Das musst du wissen

  • Permafrost ist der «Kitt» der Alpen: Der immer gefrorene Boden und das Eis halten Felsbrocken zusammen.
  • Der Permafrost schmilzt aber immer mehr, was zu Felsstürzen führt.
  • Forschende haben nun am Matterhorn eine riesige Datenmenge gesammelt, um Felsstürze vorauszusagen.

Der Permafrost, der ständig gefrorene Boden der Alpen, taut auf. Die Folge sind Bergstürze, die jedoch unberechenbar sind. Ein Schweizer Forschungsteam unter der Leitung der ETH Zürich hat dieser Unberechenbarkeit den Kampf angesagt. 2006 begannen sie deshalb mit dem Projekt PermaSense: Beim Matterhorn, wo 2003 Felsbrocken so gross wie zwei Einfamilienhäuser abgebrochen waren, installierten die Forschenden an 29 verschiedenen Stellen Sensoren. Auf 3500 Metern Höhe war die Installation extrem aufwändig. Das Ziel: Die Veränderungen beim Permafrost, im Fels und im Klima so genau zu messen, wie noch nie. Ingenieure und Geografen arbeiteten mit.

Schon vor 27 Jahren ein Thema: Ein Beitrag von Beat Glogger zum Auftauen des Permafrosts vom 21. Mai 1992 in der Sendung MTW auf SF DRS (heute SRF).
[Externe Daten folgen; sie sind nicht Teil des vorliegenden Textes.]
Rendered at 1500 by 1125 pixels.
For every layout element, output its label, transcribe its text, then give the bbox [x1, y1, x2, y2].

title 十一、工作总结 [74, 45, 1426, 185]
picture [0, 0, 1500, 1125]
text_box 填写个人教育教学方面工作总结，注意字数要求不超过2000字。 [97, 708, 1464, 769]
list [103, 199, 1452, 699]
«Dieser Datensatz ist wohl einer der längsten, dichtesten und diversesten Datensätze in der Geschichte der Permafrostforschung überhaupt», sagt Jan Beutel, Senior Researcher am Institut für Technische Informatik und Kommunikationsnetze der ETH Zürich in einer Mitteilung. Er ist einer der Hauptautoren der Studie, welche das Team nun in dem Magazin Earth System Science Data publiziert hat. Besonders an den Daten ist nicht nur die lange Zeitdauer von über zehn Jahren, sondern auch, dass 17 verschiedenen Sensoren zum Einsatz kamen. Verschiedenste Veränderungen sind also gemessen worden. Zum Sensornetzwerk zählt unter anderem eine automatische Spiegelreflexkamera, die alle zwei Minuten Bilder von der Abbruchstelle schiesst. Auch die Abstände der Felsspalten werden überwacht, Neigungsmesser und GPS-Sensoren verfolgen, wich sich einzelne Felsen talwärts neigen. Auch Erschütterungen, Töne und Temperaturen sind erfasst.
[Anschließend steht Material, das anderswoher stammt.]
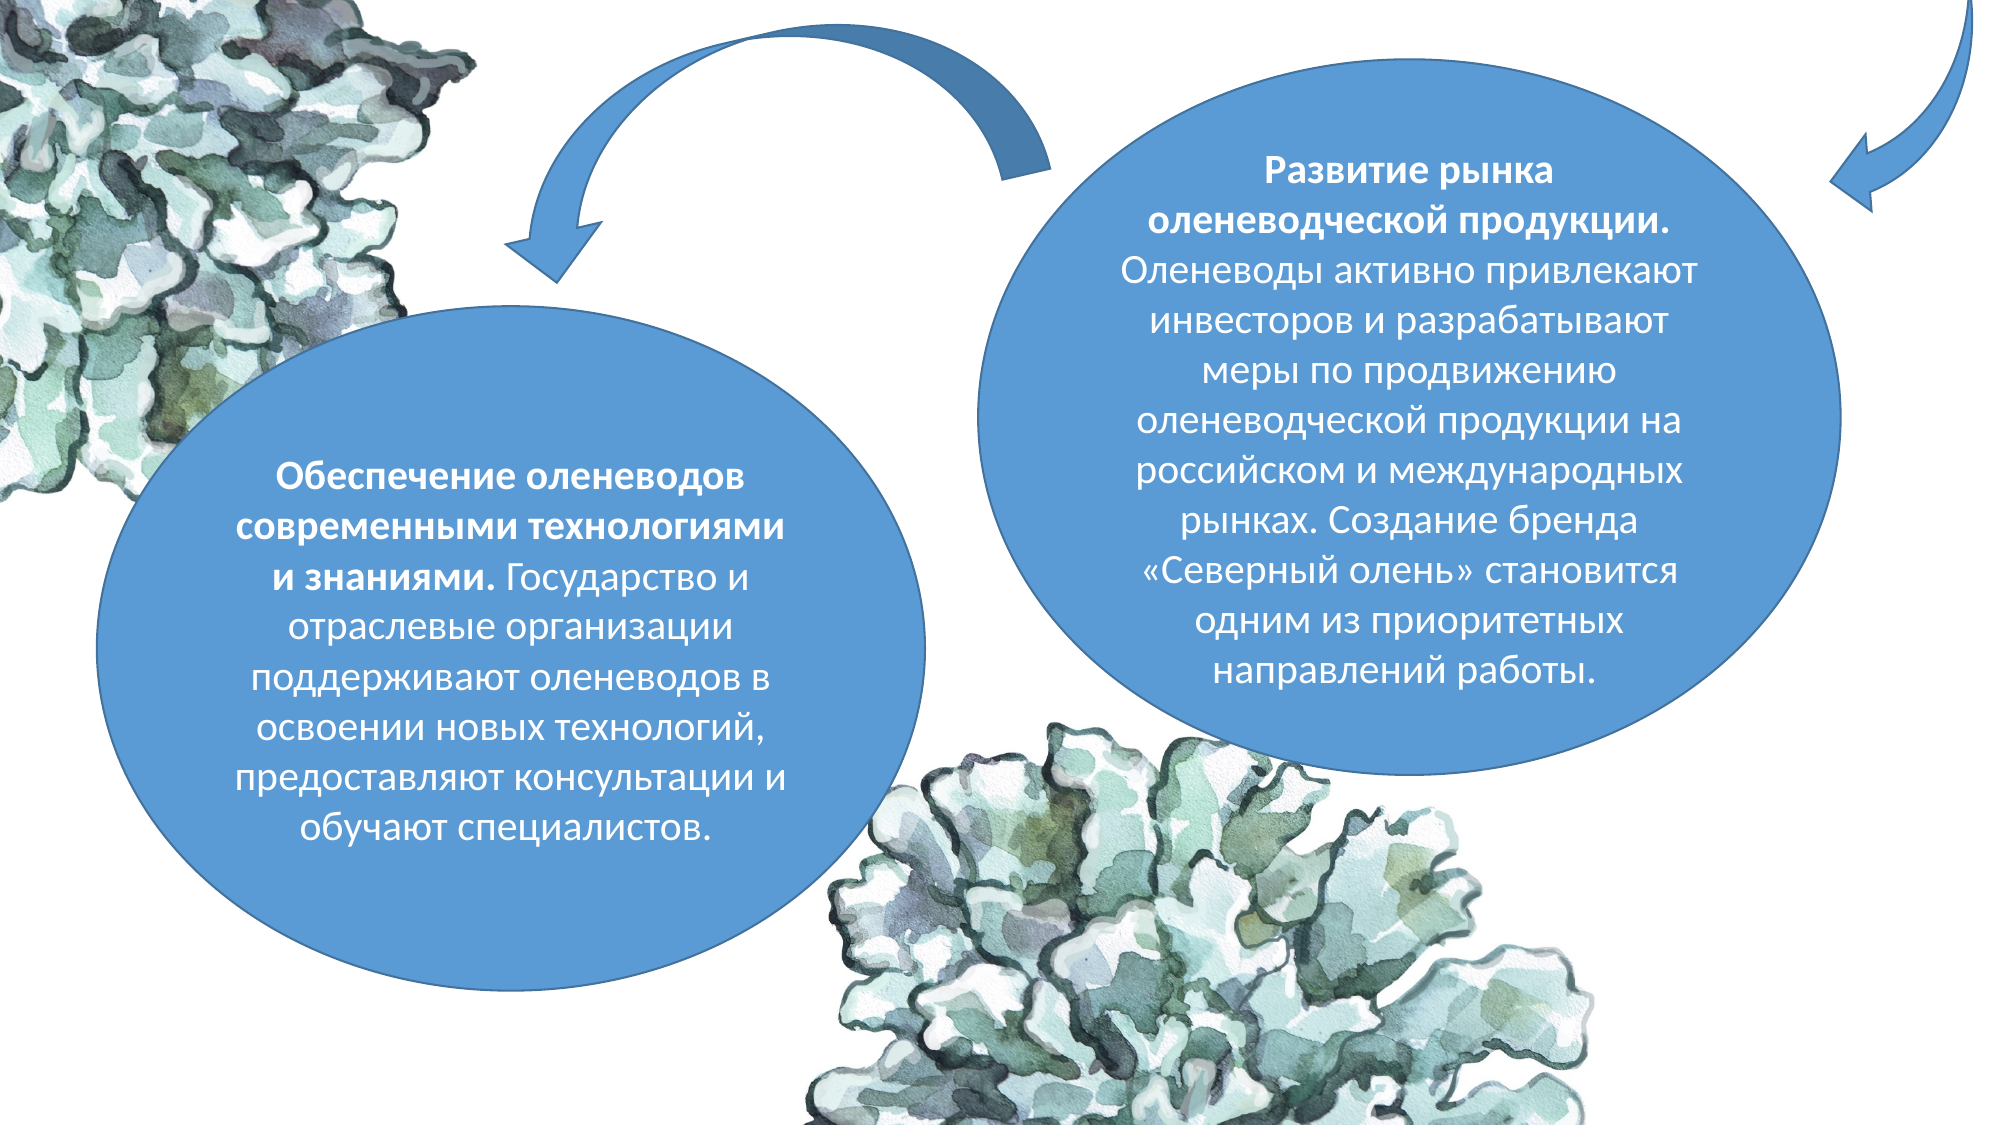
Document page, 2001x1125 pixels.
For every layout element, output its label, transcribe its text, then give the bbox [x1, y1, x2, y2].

text_box [503, 23, 1052, 285]
picture [0, 0, 478, 526]
text_box Обеспечение оленеводов современными технологиями и знаниями. Государство и отраслевые организации поддерживают оленеводов в освоении новых технологий, предоставляют консультации и обучают специалистов. [95, 305, 927, 992]
text_box Развитие рынка оленеводческой продукции. Оленеводы активно привлекают инвесторов и разрабатывают меры по продвижению оленеводческой продукции на российском и международных рынках. Создание бренда «Северный олень» становится одним из приоритетных направлений работы. [977, 58, 1842, 734]
text_box [1829, 0, 1974, 214]
picture [757, 703, 1614, 1125]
Sensoren und Kameras sind auf 3500 Metern auf dem Hörnligrat befestigt.Weber et al. /ESSD

Sensoren und Kameras sind auf 3500 Metern auf dem Hörnligrat befestigt.

Dahinter steckt das Ziel, zu verfolgen, wie sich der Permafrost verändert, und die Destabilisierungen von Felsen zu verstehen. So wollen die Forschenden Felsstürze vorhersagen. «Vor allem die Seismik hat es uns in den letzten drei Jahren der Messkampagne erlaubt, das zu messen, was wir von Anfang an wollten: Steinschlag und Felsstürze. Wir konnten damit in den Signalen vom Berg Muster erkennen, die solche Ereignisse quantitativ erfassbar machen», sagt Beutel.

Die Daten liefern Erkenntnisse und technologische Möglichkeiten, welche zum Beispiel in Bondo angewandt werden könnten. Dort kam es 2017 am Piz Cengalo im Bergell zu einem Felssturz. Mehrere Millionen Kubikmeter Fels fielen in sich zusammen und rissen acht Wanderer in den Tod. Geröllmassen begruben das nahegelegene Dorf Bondo teilweise unter sich. Seither wird der Berg mit Radar rund um die Uhr überwacht. Ein Sensornetzwerk wie am Matterhorn könnte genauere Daten liefern – und den Einwohnern von Bondo eine weitere Überraschung ersparen.